When my kids were babies, we started them on a bedtime routine that included a story. They’d snuggle up on our laps and we’d look at a picture book — probably one we’d read a hundred times already — and we’d read out loud, then tuck them in.
Our older two — ages 7 1/2 and just-turned-six — are beyond the picture-book stage, though. We still love to read to them at night, but it is getting harder to find appropriate books. We’re looking for novels, longer books that will allow them to get involved with the characters and story, and also to have to remember what has happened from day to day. We want something that is family friendly and age appropriate – not too scary, not involving awkward dating issues. We’re also trying to encourage them to read by themselves at their own level, so we don’t want to read any bedtime books that they really could be reading themselves.
So these magical books have to be a) advanced chapter books but b) not TOO advanced and c) classics we can all enjoy. Not too much of a tall order, no?
I thought I’d post about this in order to get some ideas from anyone else in this spot. What are you reading your Grade 1 and Grade 2 kids at night?
Here’s what we’ve tried so far in our quest to move beyond picture books. Gal Smiley, at age 6, prefers books where “something happens” right away – she has no patience for a slow build. So, like her brother before her, we are finding that short stories work well.
So far we have read Louis Sachar’s Wayside Books (start with Sideways Stories from Wayside School) — each story is the perfect bedtime story length and your kid will find them hilarious.
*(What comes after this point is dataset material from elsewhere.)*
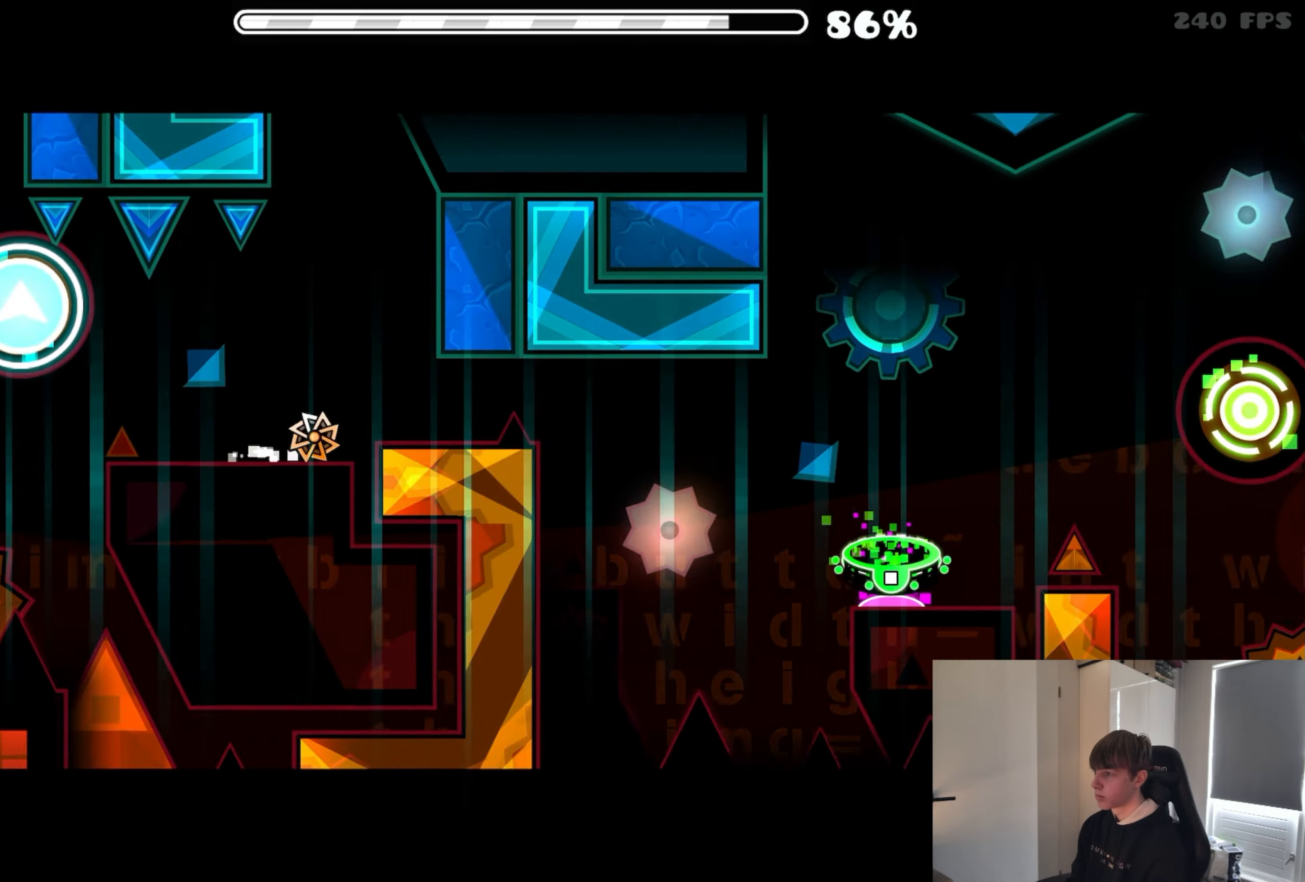
{"buttons": [], "events": [[33, "A", "down"], [133, "A", "up"], [283, "A", "down"], [383, "A", "up"]]}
We also read the A.A. Milne Winnie-The-Pooh books (we have them all collected into one volume called The World Of Pooh). They’re also really funny (although that last one is QUITE the tearjerker, have tissues ready or skip it altogether), and the stories are long enough that they can be broken over two or three nights.
Right now we are reading Pippi Longstocking by Lindgren and it’s a big hit. It’s funny right from the first page and although it’s a novel, it reads more like a series of short stories. I’m not sure what’s next up for her – I thought I might try Little House On The Prairie, or I’ve heard really good things about The Magic Faraway Tree by Enid Blyton – does anyone know if that is action-packed yet not too scary?
The Captain has been through all the Flat Stanley books, and they were a hit, and he’s also read a few of the slower moving classics like The Mouse and the Motorcycle by Beverly Cleary and Stuart Little by E.B. White. He also enjoyed Freckle Juice by Judy Blume and he’s currently reading James and the Giant Peach by Roald Dahl, which is weird as Dahl usually is, but doesn’t seem to be causing too many nightmares. He also recently read the first Harry Potter book – I’m iffy on those in terms of scariness but he seems to be doing okay. I think he and Sir Monkeypants are going to tackle the second book soon, but after that we will take a break from Harry for a while until the Captain is old enough to handle them.
I have a list of other books I loved as a child that I’m anxious to share, but I’m not sure my kids are ready for them yet. Any suggestions for six and seven year olds?